After her husband died suddenly, Sheryl Sandberg grieved, as anyone would. What she did next was a little more unusual, and very much in the Silicon Valley spirit of problem-solving. As she grasped for answers, Facebook’s chief operating officer reached out to a business school professor.
Adam Grant, a Wharton School expert on organizational psychology, is a friend of Sandberg’s, but also someone she knew would have insight into her situation grounded in data. And in her moment of grief, Sandberg needed grounding.
“I was so worried my kids’ happiness would be destroyed in the moment we lost Dave,” Sandberg says of her husband, Dave Goldberg, who at the time of his death worked as the CEO of SurveyMonkey. “I asked Adam, ‘What do I do? Tell me. What. To. Do.’”

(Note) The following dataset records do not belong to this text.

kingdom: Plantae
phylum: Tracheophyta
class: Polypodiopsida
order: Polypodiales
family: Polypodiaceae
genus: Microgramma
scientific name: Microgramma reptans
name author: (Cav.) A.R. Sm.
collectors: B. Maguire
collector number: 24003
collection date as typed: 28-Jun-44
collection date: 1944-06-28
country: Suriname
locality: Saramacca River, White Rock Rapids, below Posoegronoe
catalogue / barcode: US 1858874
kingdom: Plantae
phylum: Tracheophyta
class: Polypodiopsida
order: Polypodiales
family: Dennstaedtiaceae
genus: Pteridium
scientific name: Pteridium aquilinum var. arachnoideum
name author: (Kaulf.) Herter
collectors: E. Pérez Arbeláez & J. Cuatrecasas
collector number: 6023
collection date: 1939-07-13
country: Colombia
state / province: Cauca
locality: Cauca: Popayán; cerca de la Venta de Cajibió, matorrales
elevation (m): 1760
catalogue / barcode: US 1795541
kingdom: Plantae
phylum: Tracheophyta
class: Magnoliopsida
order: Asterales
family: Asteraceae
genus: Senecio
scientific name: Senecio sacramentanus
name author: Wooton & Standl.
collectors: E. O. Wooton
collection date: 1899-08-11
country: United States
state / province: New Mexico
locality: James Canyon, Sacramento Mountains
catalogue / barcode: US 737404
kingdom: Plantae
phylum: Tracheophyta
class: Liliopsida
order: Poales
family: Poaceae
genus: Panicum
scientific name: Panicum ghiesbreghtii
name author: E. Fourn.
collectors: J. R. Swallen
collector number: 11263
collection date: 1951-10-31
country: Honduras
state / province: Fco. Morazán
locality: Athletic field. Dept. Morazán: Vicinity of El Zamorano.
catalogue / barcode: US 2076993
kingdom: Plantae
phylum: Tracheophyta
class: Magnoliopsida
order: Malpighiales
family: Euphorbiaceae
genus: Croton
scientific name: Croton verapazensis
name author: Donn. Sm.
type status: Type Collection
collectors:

Grant told Sandberg about a longitudinal study of children who had lost a parent but nevertheless had happy childhoods and became well-adjusted adults. “The research was so helpful because something else that happens with death is this sense of complete loss of control,” Sandberg says. “I have no control over Dave’s death—it happened so suddenly. And even when death doesn’t happen so suddenly, you can’t stop it.”
In helping Sandberg find answers, Grant wound up becoming the co-author of her new book, Option B, about facing adversity and building resilience. It’s equal parts memoir, scientific explainer, and inspirational anecdotes of others who have struggled in difficult situations.